Données collectées
****

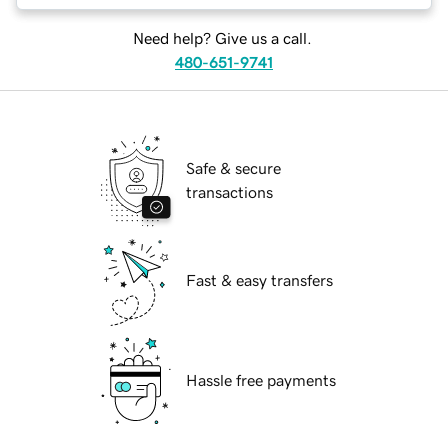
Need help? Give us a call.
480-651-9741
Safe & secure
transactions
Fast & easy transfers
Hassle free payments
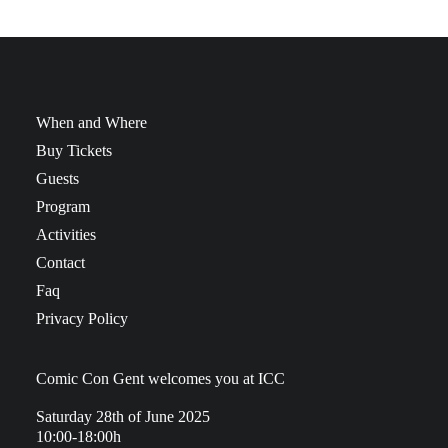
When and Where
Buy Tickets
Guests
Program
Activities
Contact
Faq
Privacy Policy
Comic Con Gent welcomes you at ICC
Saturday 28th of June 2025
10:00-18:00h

****

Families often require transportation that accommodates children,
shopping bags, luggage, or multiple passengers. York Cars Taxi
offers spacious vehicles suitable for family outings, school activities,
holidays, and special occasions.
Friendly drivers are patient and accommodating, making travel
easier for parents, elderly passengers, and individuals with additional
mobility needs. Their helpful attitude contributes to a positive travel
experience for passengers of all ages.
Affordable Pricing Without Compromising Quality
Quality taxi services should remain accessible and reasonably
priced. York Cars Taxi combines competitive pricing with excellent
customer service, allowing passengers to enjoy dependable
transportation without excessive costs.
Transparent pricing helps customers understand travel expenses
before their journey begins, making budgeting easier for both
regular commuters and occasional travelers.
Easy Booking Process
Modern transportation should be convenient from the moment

****

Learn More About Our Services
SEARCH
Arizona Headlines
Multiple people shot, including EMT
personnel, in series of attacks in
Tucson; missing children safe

****

Renvoie toutes les lignes qui contiennent le mot « children », en respectant les majuscules et les minuscules.

Résultat:
Families often require transportation that accommodates children,
Tucson; missing children safe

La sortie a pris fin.